## [EXCERPT PROVIDED]

A Pan-Africanist Analysis of Black Seminole Perceptions of Racism, Discrimination, and Exclusion
Von Robertson, Ray, Journal of Pan African Studies
Introduction
Black Americans have been denied legitimate access to their history. Despite being permitted to attend educational institutions, albeit not always equal to and of the same quality of those of whites, the pedagogical style, along with the informational content, has in no way been African-centered. Schools, both secondary and post-secondary, have done relatively little to alleviate the indelible mark that the aforementioned has placed upon the black psyche. Additionally, schools have done little to inculcate Black students with any sort of knowledge of the Black Holocaust (Lusane, 2002). The information routinely dispensed to students regarding Black Americans and our struggles has focused primarily on the following: 1) crime; 2) poverty; 3) civil rights; 4) enslavement; and 5) how the aforementioned are no longer relevant due to the alleged entrance into a post-racial period fostered by the election of President Barack Obama (Wise, 2010). Consequently, peoples of African descent, and the variables that make up their sociological milieu, are frequently excluded from educational discourse (Karenga, 2002). An example of a group that has made significant contributions to the history of Black people yet are excluded from historical and sociological discourse pertaining to peoples of African descent, are the Black Seminoles. (i)

## [AVAILABLE DATA]

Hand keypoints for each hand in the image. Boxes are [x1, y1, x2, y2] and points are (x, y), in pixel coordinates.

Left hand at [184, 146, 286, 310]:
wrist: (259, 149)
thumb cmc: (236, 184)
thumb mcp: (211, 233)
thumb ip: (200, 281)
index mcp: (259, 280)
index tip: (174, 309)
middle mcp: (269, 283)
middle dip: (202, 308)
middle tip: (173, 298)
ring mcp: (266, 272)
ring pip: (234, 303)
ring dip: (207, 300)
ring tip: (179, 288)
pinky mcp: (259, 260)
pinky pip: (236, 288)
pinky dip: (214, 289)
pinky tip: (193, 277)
* * *
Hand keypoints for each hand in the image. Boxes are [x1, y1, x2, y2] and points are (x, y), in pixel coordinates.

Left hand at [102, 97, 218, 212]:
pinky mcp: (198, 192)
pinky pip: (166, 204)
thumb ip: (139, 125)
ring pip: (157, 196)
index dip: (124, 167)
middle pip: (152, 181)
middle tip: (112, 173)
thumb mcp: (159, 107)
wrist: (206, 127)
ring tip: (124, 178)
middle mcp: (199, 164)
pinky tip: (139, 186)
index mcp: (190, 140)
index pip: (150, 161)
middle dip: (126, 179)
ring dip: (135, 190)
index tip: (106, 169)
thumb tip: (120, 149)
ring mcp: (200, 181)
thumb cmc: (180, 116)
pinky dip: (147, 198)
==
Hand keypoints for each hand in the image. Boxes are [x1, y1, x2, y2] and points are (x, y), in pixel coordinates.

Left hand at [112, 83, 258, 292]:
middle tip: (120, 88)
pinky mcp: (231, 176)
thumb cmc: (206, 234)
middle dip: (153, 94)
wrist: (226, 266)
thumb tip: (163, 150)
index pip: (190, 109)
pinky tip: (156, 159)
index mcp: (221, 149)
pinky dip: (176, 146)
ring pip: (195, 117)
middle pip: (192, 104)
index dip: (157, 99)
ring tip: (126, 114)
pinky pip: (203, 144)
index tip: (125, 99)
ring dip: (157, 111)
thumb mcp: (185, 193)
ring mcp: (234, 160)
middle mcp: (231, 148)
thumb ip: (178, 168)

## [TASK REQUIREMENTS]
[1] Name every scholar the Black Seminole article cites in parentheses, with the year given for each.
[2] Render this sentence from the Black Seminole article in Spanish: "Consequently, peoples of African descent, and the variables that make up their sociological milieu, are frequently excluded from educational discourse (Karenga, 2002)."
[3] Carry on the introduction to the Pan-Africanist analysis of the Black Seminoles from its last sentence.

## [OUTPUTS IN ORDER]
[1] Lusane (2002), Wise (2010), Karenga (2002)

[2] En consecuencia, los pueblos de ascendencia africana, y las variables que conforman su entorno sociológico, son excluidos con frecuencia del discurso educativo (Karenga, 2002).

[3]
The Black Seminoles go by several monikers. They are often referred to as Seminole Freedmen or the Estelusti (Muskogee Indian word for Black), (Robertson, 2002). The different monikers will be used throughout this work. The Estelusti consists of individuals of both mixed Seminole and African American ancestry (and non-mixed people of African ancestry who came to live among them in 1866 that are dispersed throughout Oklahoma, Florida, Mexico, and the Caribbean (Jackson, 1999, Robertson, 2009; & Twyman, 1999).
The purpose of this work will be to examine the sojourn of the Black Seminoles culminating with their current tenuous status position within the Seminole Nation of Oklahoma from an African-centered sociological perspective. Previous works (e.g., Katz, 1997; Mulroy, 1993) focus on symbiotic relations between the two groups but do not tap into the unique sensibilities and nuances of the African/Black experience in the same manner that an approach which puts the concerns of Africans at the center as opposed to the periphery would. (ii) More poignantly, my work seeks to answer the central question: "Why are the Black Seminoles marginalized within the Seminole Nation of Oklahoma"? The preceding question will be explored by an investigation of the historical antecedents which have resulted in exclusion and marginalization of blacks within the Seminole Nation through the line of sight offered by a Pan-Africanist sociological approach.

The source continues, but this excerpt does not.